I am clustering probability distributions using the Affinity Propagation algorithm, and I plan to use Jensen-Shannon Divergence as my distance metric.

Is it correct to use JSD itself as the distance, or JSD squared? Why? What differences would result from choosing one or the other?

Best Answer

I think it depends on how it is to be used.

Just for reference for other readers, if $P$ and $Q$ are probability measures, then the Jensen-Shannon Divergence is $$ J(P,Q) = \frac{1}{2} \big( D(P \mid\mid R) + D(Q\mid\mid R) \big) $$ where $R = \frac{1}{2} (P + Q)$ is the mid-point measure and $D(\cdot\mid\mid\cdot)$ is the Kullback-Leibler divergence.

Now, I would be tempted to use the square root of the Jensen-Shannon Divergence since it is a metric, i.e. it satisfies all the "intuitive" properties of a distance measure.

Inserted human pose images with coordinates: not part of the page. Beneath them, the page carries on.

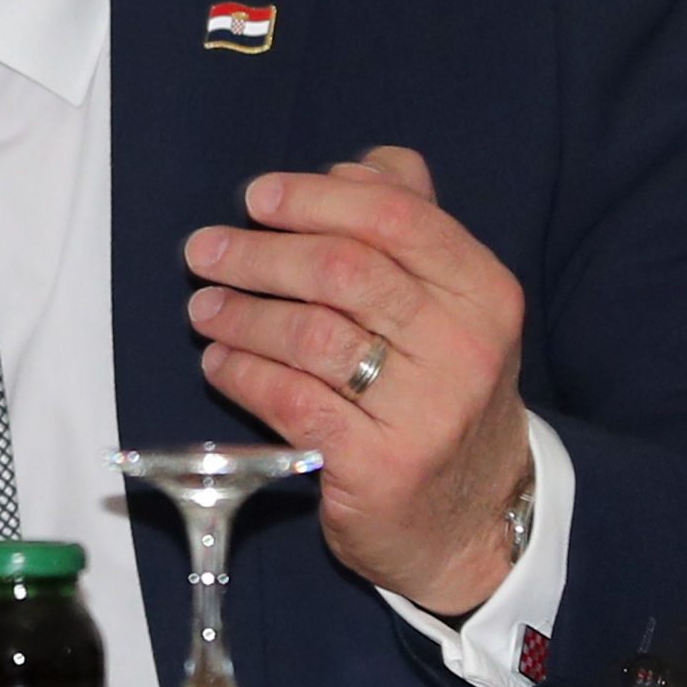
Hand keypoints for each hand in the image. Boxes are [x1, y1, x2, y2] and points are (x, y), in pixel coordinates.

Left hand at [183, 147, 530, 614]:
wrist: (473, 520)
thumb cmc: (442, 389)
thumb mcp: (451, 305)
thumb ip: (408, 225)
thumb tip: (349, 167)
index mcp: (483, 292)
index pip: (396, 218)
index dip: (316, 200)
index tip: (256, 198)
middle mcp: (465, 348)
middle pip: (344, 271)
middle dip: (260, 253)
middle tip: (205, 249)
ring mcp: (427, 412)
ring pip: (312, 336)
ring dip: (241, 313)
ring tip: (204, 305)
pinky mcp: (380, 467)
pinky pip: (292, 400)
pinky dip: (243, 372)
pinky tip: (219, 360)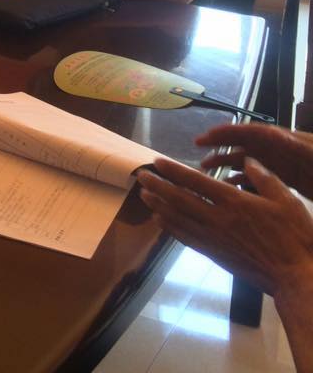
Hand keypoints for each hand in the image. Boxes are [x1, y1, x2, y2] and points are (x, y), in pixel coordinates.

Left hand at [137, 156, 312, 297]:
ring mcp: (214, 238)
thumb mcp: (286, 200)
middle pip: (179, 199)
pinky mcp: (215, 254)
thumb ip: (264, 177)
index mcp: (234, 202)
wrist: (296, 276)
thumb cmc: (295, 237)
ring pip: (178, 218)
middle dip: (157, 186)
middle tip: (140, 176)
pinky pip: (186, 238)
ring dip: (158, 205)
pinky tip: (161, 220)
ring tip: (143, 195)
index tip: (156, 162)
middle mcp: (217, 218)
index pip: (195, 181)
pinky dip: (170, 227)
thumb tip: (247, 160)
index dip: (173, 171)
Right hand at [197, 124, 312, 198]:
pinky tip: (229, 185)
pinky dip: (243, 178)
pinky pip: (260, 174)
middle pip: (248, 142)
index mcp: (290, 142)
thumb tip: (270, 136)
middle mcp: (283, 150)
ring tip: (206, 168)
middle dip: (222, 142)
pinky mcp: (287, 177)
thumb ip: (298, 147)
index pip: (255, 132)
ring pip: (250, 159)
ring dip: (228, 161)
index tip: (209, 135)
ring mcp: (284, 164)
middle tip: (198, 145)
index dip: (231, 132)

For more details on this, see

Endres and Schindelin, A new metric for probability distributions, IEEE Trans. on Info. Thy., vol. 49, no. 3, Jul. 2003, pp. 1858-1860.

Of course, in some sense, it depends on what you need it for. If all you are using it for is to evaluate some pairwise measure, then any monotonic transformation of JSD would work. If you're looking for something that's closest to a "squared-distance", then the JSD itself is the analogous quantity.

Incidentally, you might also be interested in this previous question and the associated answers and discussions.